Grantville is a city in Coweta County, Georgia, United States. The 2020 census shows a population of 3,103.

==Geography==

Grantville is located along the southern border of Coweta County. U.S. Route 29 runs through the city, passing south of the center, while Interstate 85 passes through the eastern part of the city, crossing US 29 at Exit 35. I-85 leads northeast 46 mi to Atlanta and southwest 114 mi to Montgomery, Alabama, while US 29, a more local road, leads north 12 mi to Newnan, the Coweta County seat, and southwest 20 mi to LaGrange.

According to the United States Census Bureau, Grantville has a total area of 14.5 km2, of which 0.05 km2, or 0.31%, is water.

==Demographics==

Historical population
| Census | Pop. | Note | %± |
| 1880 | 618 |  | — |
| 1890 | 654 |  | 5.8% |
| 1900 | 769 |  | 17.6% |
| 1910 | 1,132 |  | 47.2% |
| 1920 | 1,200 |  | 6.0% |
| 1930 | 1,346 |  | 12.2% |
| 1940 | 1,267 |  | −5.9% |
| 1950 | 1,359 |  | 7.3% |
| 1960 | 1,158 |  | −14.8% |
| 1970 | 1,128 |  | −2.6% |
| 1980 | 1,110 |  | −1.6% |
| 1990 | 1,180 |  | 6.3% |
| 2000 | 1,309 |  | 10.9% |
| 2010 | 3,041 |  | 132.3% |
| 2020 | 3,103 |  | 2.0% |
| 2025 (est.) | 3,284 | Increase | 5.8% |
U.S. Decennial Census

===2020 census===
As of the 2020 census, Grantville had a population of 3,103. The median age was 32.0 years. 29.4% of residents were under the age of 18 and 9.7% of residents were 65 years of age or older. For every 100 females there were 94.4 males, and for every 100 females age 18 and over there were 89.1 males age 18 and over.

0.0% of residents lived in urban areas, while 100.0% lived in rural areas.

There were 1,101 households in Grantville and 841 families residing in the city. Of all households, 46.6% were married-couple households, 16.0% were households with a male householder and no spouse or partner present, and 29.4% were households with a female householder and no spouse or partner present. About 20.7% of all households were made up of individuals, and 8.2% had someone living alone who was 65 years of age or older.

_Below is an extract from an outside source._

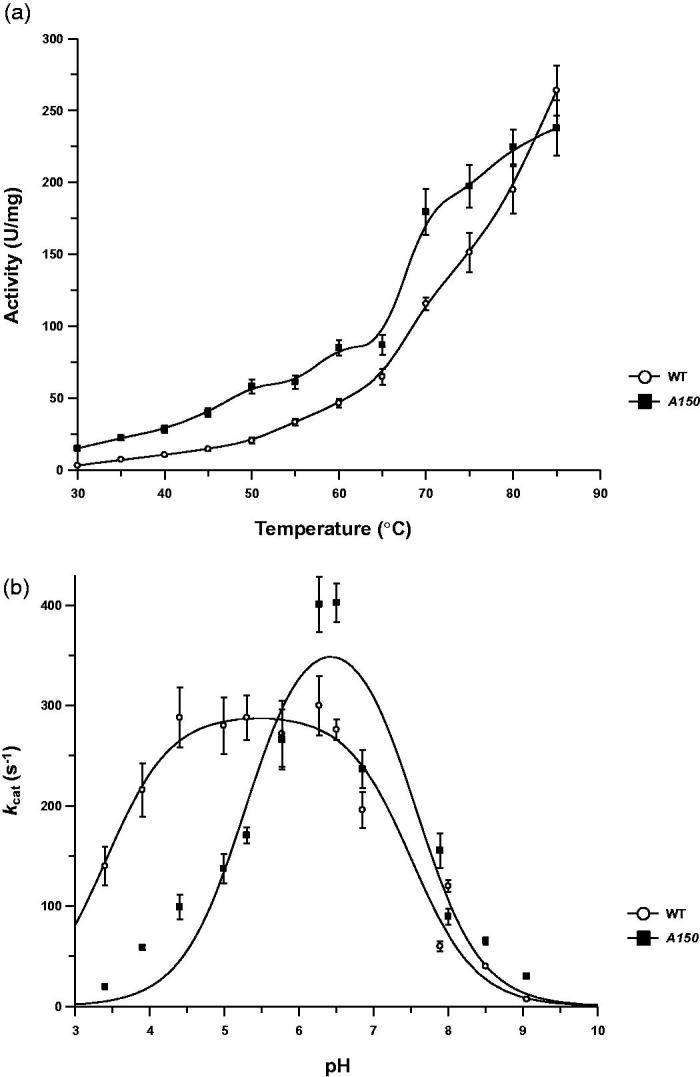
Effect of pH and temperature on wild type and mutant Ssβ-gly. Wild type Ssβ-gly (closed circles) and the A150 mutant (open squares) specific activities are shown as a function of temperature (a) and pH (b). For the wild type and mutant, the pKa1 are 3.41 ± 0.13 and 5.29 ± 0.18, while the pKa2 are 7.50 ± 0.13 and 7.54 ± 0.20, respectively.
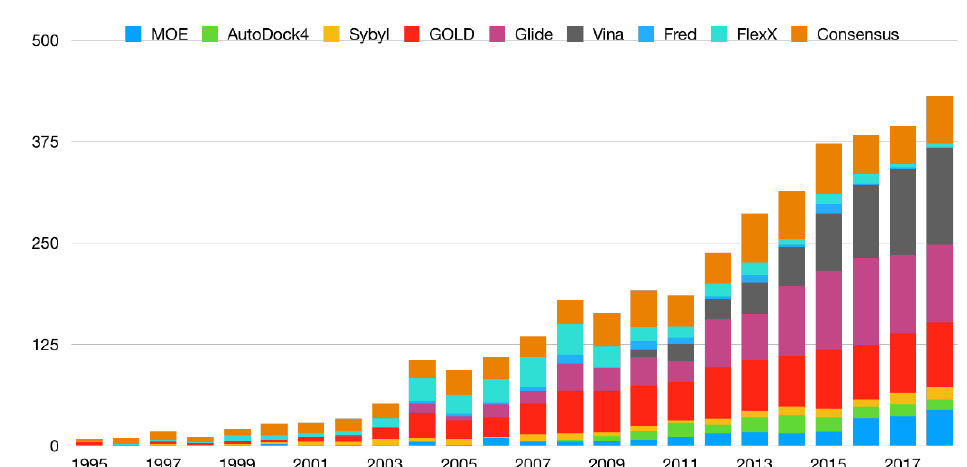
Figure 2. Scopus search results for the query “ TITLE-ABS-KEY ( software AND docking) AND PUBYEAR > 1994 AND PUBYEAR < 2019 ” where the word software is substituted for one of the eight most common docking software or by the word consensus.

There were 1,200 housing units, of which 8.2% were vacant. The homeowner vacancy rate was 2.7% and the rental vacancy rate was 7.2%.

Grantville racial composition as of 2020
| Race | Num. | Perc. |
|---|---|---|
| White (non-Hispanic) | 2,028 | 65.36% |
| Black or African American (non-Hispanic) | 774 | 24.94% |
| Native American | 6 | 0.19% |
| Asian | 21 | 0.68% |
| Other/Mixed | 157 | 5.06% |
| Hispanic or Latino | 117 | 3.77% |

==In film and television==
A number of episodes of the AMC series The Walking Dead were shot in the town. Since the shooting of the series tourism to the town has increased greatly, making it an important industry to the town. Grantville was chosen as a location in The Walking Dead because of the number of faded and dilapidated buildings that give parts of the town a "post-apocalyptic" feeling, a result of the decline in the cotton industry in the area.

The movies Lawless and Broken Bridges were also shot in Grantville, as were Captain America: Brave New World and The Bondsman.